TASK LIST:
(1) In the passage below on watchphones, what year was the 802.11 standard first published?
(2) Summarize the passage below on watchphones in two sentences.
(3) Reproduce the stretch of the passage below on watchphones from "I felt like" through "mobile telecoms industry?", word for word.

TEXT PASSAGE:
It would appear there has been ongoing development in the product category of wristphones over the past fifteen years. From where comes the newness and innovation that is proclaimed to be the salvation of a high-tech company? To provide some perspective, the Wi-Fi standard, now so common that the air in many parts of the world is always-on with wireless Internet, that taken-for-granted standard is more or less the same age as the watchphone; they have both seen the same number of years of development (the 802.11 standard was first published in 1997).

In the normative version of technological innovation, the version that underlies the news report, technological development is supposed to be an increasing, linear or step-wise progression; things can only get better, so to speak; the ‘new’ is always more than the ‘old.’ And shareholders will hold you to that version, as the report makes clear; this is not an idle theoretical point. The iWatch was new; it was proclaimed to be an exciting future for the mobile telecoms industry. But that future could only be ‘new’ if all those former ‘new’ and world-first watchphones were made absent, forgotten and buried. Any connection between those old futures and the new future in 2013 had to be severed; no relation made. All the old futures had to be quietly killed off.

I felt like the protagonist in Bruno Latour’s book on the Aramis transport system, another technological future that had died a death (Latour 1996). Latour’s detective character was on the case of the murder, asking: who killed Aramis? I had a feeling that some of the answers to that question, which drew upon a sociotechnical and actor-network theory approach to technological research and development, would be relevant to my own murder investigation. I wanted to ask: was this a one-off murder, or was the killing of the future widespread? How did the murders take place, how did those futures die? And were their deaths really necessary to making innovation in the mobile telecoms industry?

This was why my spine prickled with déjà vu and the desire for action. As an ethnographer, I had evidence of those former watchphones erased from existence in the news report, and I felt compelled to do what every ethnographer must: make a fieldsite.

Fieldsite for Un-Dead Futures

A fieldsite is not a part of the world out there waiting to be bagged and tagged in an ethnographic notebook. As has been well argued, a fieldsite is an effect of deskwork and fieldwork; it has to be made, woven back and forth between the located analyses of an ethnographer at their desk, and their particular, partial experiences of the people and places they collaborate with in the field (Strathern 1991; Gupta and Ferguson 1997). As an ethnographer of technoscience, with a former career as a designer in the mobile telecoms industry, my knowledge and collaborations are located in ways that need a slower moment to explain.

STORED ROWS:
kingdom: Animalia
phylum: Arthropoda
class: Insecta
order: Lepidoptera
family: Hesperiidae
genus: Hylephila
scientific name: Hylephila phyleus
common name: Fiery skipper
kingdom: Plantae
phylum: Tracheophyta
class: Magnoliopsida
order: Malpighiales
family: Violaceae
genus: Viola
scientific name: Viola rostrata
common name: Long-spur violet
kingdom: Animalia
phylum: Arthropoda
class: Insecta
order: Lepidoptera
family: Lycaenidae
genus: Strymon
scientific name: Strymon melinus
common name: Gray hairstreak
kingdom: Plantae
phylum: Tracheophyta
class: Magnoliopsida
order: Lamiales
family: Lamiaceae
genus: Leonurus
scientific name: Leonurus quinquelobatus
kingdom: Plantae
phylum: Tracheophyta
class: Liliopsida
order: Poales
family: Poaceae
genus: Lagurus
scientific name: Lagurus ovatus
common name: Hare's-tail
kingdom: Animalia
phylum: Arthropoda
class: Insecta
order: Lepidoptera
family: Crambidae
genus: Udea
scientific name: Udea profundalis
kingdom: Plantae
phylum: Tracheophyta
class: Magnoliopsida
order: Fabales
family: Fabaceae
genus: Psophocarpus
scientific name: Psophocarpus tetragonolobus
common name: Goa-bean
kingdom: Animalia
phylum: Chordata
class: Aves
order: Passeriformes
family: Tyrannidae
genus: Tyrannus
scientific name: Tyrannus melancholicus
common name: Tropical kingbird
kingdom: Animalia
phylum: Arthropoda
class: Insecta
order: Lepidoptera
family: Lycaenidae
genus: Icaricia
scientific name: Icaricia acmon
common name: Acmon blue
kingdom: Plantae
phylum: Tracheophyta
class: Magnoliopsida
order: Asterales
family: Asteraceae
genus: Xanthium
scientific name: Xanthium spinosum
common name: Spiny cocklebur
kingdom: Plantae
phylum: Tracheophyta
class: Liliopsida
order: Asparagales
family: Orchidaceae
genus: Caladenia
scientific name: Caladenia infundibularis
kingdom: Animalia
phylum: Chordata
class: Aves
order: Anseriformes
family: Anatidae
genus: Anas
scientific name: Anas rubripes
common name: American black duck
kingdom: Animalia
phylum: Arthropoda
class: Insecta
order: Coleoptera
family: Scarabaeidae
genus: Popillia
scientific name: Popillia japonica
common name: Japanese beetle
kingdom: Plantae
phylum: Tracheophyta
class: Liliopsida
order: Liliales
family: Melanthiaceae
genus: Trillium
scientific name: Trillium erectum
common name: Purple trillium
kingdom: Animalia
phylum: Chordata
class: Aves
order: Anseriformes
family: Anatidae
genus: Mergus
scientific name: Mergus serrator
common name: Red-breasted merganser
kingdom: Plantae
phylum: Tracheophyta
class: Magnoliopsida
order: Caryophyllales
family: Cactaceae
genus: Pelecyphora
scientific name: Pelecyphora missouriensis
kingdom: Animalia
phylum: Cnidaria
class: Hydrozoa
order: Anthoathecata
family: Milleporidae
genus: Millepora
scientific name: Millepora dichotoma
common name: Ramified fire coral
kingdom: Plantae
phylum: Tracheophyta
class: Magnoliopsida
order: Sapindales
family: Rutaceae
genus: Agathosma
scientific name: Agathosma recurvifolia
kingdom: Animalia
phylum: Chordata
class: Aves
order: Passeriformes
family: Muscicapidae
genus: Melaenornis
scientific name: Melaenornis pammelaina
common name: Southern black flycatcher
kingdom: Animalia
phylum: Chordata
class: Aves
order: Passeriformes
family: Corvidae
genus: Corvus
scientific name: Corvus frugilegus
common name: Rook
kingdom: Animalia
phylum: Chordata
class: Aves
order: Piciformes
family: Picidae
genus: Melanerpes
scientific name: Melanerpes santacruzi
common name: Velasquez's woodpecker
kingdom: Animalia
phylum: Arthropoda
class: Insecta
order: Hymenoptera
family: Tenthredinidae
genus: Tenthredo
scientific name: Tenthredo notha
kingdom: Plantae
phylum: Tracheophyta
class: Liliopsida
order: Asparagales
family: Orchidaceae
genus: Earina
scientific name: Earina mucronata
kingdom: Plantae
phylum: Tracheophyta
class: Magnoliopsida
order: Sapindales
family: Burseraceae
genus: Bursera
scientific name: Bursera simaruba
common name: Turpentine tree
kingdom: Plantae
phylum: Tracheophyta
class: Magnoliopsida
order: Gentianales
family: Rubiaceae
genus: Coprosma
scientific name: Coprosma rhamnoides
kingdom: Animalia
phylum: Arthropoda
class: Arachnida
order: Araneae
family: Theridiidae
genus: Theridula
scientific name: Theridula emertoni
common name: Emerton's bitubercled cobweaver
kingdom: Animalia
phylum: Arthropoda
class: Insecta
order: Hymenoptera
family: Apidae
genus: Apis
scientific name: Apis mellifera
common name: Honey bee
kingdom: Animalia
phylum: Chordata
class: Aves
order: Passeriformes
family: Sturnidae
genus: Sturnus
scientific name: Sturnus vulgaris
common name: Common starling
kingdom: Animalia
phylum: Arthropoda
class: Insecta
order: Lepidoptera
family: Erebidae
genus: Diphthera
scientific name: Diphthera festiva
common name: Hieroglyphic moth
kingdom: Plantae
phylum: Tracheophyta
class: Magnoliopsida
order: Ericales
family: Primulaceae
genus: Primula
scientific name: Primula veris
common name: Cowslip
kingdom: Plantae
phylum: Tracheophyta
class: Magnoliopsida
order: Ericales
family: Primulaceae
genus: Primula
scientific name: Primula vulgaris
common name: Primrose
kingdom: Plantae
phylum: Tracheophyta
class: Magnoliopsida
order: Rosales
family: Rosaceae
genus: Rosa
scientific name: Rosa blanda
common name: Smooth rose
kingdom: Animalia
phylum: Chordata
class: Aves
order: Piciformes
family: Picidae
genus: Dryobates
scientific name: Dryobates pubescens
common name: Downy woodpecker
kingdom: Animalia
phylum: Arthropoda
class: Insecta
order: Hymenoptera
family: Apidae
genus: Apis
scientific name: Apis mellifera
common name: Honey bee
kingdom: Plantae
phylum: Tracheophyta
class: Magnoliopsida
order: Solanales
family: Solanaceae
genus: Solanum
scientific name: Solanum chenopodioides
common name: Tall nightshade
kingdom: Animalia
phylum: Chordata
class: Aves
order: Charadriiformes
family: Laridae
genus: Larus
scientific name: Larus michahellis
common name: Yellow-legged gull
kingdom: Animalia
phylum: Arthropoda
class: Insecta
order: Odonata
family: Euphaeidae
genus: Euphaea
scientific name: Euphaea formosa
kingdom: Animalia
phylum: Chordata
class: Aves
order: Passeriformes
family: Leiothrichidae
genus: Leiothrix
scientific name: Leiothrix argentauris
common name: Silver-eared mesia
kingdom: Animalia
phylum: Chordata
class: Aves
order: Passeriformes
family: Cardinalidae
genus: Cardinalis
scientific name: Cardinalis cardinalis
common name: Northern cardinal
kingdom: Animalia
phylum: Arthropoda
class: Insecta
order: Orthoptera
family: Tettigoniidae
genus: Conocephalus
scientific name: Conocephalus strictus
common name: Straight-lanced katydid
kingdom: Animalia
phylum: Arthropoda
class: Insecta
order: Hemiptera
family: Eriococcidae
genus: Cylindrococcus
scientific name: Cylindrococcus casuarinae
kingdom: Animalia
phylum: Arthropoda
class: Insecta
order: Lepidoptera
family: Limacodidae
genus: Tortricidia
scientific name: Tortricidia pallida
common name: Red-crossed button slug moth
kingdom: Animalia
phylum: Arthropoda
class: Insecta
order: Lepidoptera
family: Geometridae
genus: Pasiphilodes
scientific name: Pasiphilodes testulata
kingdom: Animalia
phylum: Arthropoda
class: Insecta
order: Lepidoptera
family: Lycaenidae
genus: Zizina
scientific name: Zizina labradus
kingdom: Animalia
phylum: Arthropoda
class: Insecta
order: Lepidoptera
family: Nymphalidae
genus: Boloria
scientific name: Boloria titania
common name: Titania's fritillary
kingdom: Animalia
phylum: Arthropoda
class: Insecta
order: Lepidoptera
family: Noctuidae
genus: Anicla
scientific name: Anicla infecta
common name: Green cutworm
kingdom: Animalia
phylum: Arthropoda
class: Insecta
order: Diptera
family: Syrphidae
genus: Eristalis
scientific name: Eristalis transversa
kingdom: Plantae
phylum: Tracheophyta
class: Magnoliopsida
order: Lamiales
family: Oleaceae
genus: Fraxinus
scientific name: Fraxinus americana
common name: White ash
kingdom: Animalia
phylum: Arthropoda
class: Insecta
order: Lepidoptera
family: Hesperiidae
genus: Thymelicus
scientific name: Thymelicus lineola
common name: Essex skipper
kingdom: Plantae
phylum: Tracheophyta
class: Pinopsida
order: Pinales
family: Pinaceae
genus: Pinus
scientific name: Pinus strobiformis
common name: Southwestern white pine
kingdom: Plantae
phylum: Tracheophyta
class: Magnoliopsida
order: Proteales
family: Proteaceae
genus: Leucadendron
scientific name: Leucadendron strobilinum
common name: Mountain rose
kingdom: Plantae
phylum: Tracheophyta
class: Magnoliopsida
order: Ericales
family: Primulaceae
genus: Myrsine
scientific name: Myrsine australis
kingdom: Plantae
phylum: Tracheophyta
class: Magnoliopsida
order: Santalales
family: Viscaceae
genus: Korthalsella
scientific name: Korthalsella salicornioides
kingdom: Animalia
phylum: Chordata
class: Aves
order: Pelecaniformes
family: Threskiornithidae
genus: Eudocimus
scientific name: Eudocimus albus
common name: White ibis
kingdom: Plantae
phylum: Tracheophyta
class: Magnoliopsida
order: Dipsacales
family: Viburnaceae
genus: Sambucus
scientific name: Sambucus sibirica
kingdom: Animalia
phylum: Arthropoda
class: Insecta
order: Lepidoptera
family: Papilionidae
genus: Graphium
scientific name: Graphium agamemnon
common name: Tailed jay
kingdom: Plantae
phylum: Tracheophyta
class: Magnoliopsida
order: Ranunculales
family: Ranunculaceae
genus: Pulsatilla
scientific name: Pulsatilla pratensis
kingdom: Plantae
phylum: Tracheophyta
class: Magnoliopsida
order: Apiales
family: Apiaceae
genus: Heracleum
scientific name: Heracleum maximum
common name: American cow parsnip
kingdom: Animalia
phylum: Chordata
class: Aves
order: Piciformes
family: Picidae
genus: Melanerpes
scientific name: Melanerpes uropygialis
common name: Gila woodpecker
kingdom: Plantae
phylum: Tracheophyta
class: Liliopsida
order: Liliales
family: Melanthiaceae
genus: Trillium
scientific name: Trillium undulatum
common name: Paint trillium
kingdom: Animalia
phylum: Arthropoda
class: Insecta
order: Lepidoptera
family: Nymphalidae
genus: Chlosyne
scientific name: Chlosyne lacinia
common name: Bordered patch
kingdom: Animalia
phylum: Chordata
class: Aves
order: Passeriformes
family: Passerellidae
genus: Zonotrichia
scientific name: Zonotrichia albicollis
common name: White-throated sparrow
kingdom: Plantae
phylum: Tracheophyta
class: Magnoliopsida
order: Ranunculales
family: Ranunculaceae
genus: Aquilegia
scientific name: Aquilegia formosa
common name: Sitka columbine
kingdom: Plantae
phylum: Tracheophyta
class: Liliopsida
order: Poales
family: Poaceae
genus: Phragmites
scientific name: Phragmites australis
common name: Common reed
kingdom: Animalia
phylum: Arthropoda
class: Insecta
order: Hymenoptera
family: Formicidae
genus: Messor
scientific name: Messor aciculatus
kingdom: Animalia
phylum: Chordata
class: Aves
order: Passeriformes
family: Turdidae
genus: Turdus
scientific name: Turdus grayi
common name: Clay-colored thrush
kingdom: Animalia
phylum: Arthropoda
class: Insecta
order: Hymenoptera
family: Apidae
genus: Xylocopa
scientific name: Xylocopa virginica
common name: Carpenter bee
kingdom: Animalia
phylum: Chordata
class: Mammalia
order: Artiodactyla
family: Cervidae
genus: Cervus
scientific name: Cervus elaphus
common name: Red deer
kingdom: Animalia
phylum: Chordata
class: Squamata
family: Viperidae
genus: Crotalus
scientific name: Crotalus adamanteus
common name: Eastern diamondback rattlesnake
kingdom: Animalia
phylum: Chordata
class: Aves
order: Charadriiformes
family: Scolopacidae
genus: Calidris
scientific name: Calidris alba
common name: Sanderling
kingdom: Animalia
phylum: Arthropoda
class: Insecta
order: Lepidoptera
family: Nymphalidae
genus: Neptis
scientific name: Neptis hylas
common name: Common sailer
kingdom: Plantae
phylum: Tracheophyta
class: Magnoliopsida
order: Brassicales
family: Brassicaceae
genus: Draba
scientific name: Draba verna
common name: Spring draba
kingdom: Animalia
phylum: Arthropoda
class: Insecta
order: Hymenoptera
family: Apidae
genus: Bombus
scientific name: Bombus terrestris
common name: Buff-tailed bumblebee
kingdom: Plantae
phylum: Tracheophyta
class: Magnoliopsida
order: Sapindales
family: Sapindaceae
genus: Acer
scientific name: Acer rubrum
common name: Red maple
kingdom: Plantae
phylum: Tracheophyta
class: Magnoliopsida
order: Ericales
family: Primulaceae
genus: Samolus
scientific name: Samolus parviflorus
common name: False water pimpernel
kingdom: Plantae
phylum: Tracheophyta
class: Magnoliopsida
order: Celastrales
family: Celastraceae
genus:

ANSWERS BELOW:
(1) 1997

(2) The watchphone has seen about as many years of development as the Wi-Fi standard, yet the iWatch could only be proclaimed new if the earlier world-first watchphones were forgotten, because the normative view of innovation, which shareholders hold companies to, treats progress as linear. Drawing on Latour's investigation of who killed the Aramis transport system, the ethnographer asks how these old futures died and sets out to make a fieldsite, which must be built through deskwork and fieldwork rather than found.

(3)
I felt like the protagonist in Bruno Latour’s book on the Aramis transport system, another technological future that had died a death (Latour 1996). Latour’s detective character was on the case of the murder, asking: who killed Aramis? I had a feeling that some of the answers to that question, which drew upon a sociotechnical and actor-network theory approach to technological research and development, would be relevant to my own murder investigation. I wanted to ask: was this a one-off murder, or was the killing of the future widespread? How did the murders take place, how did those futures die? And were their deaths really necessary to making innovation in the mobile telecoms industry?